My son’s mother has decided that she is going to move out of state, to Philadelphia. This means that I will see my son (whom I already don’t get to spend much time with) even less.
When I do see my son, it will be a 2-3 hour drive each way. I really don’t think it is fair to my son to insist that he take that much time out of every other weekend travelling, nor is it fair that I commit 12 hours away from Ms. D_Odds and my step-daughter (who also don’t get to see too much of me, but more than my son).
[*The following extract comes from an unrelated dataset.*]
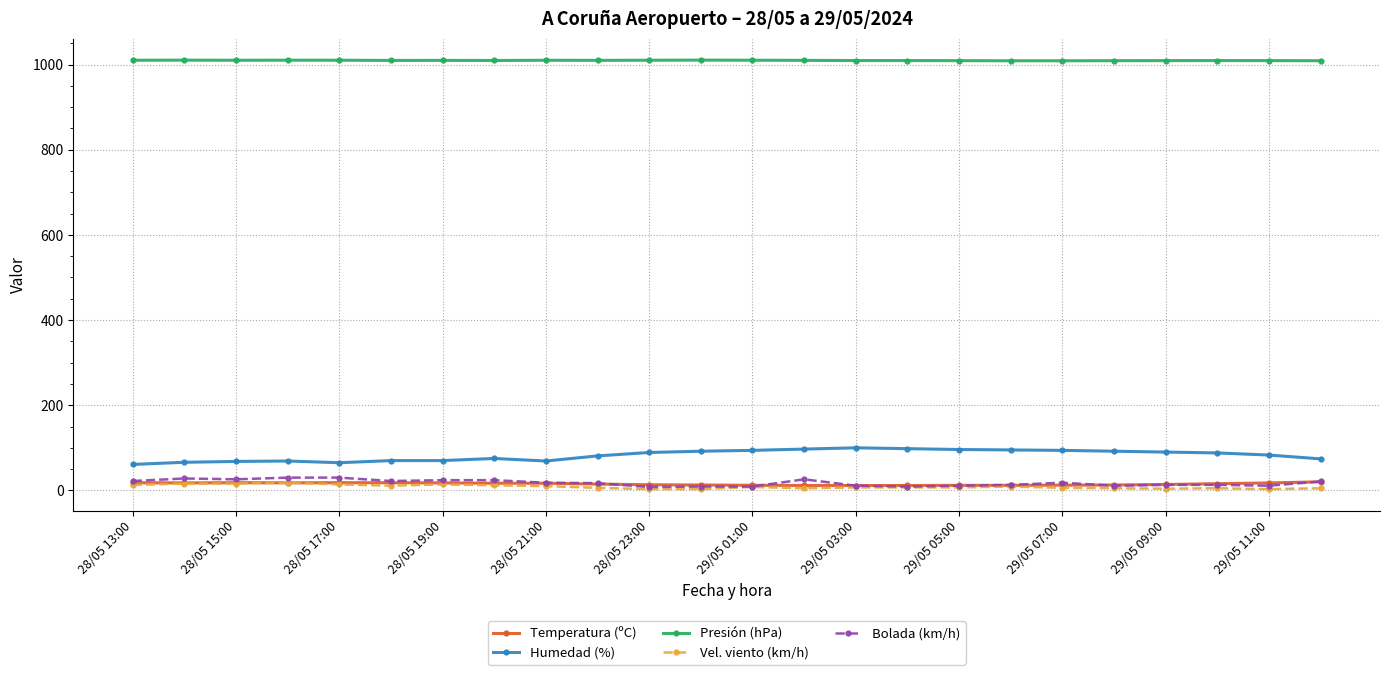

True or false: Humedad (%) and Temperatura (ºC) cross at least once.

False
I’d like to bring my son over more often in the summer (mother willing), but I take my responsibility to him very seriously. [I was promising myself I wouldn’t rant, so I’ll keep this piece short] My son needs supervision, moreso than my step-daughter, 3 years his junior. He has developmental and maturity issues (that are not being addressed as well as they should be), is quite headstrong, and would overwhelm the soft-touch of my step-daughter’s grandmother. He behaves well enough when I’m around, but still constantly shows signs that he will push the envelope too far when out of sight. How does his mother handle it, you ask? She ignores it (a-whole-nother set of issues, and not the purpose of this post).
Anyway, I’m wondering how other non-custodial parents with out of state children handle seeing their children. How often? How are transportation costs split, if not driving (not that it’s an option - all things considered, if I don’t pay, I don’t see)? How do you get involved with any activities (already very difficult - despite my begging and pleading to be kept in the loop, both mother and son consider 24 hours notice of something they knew 4 weeks ago advance notice) or follow up with school work?
Sorry for the mini-rant in this. I’m looking forward to some good 'Doper advice. Thanks in advance.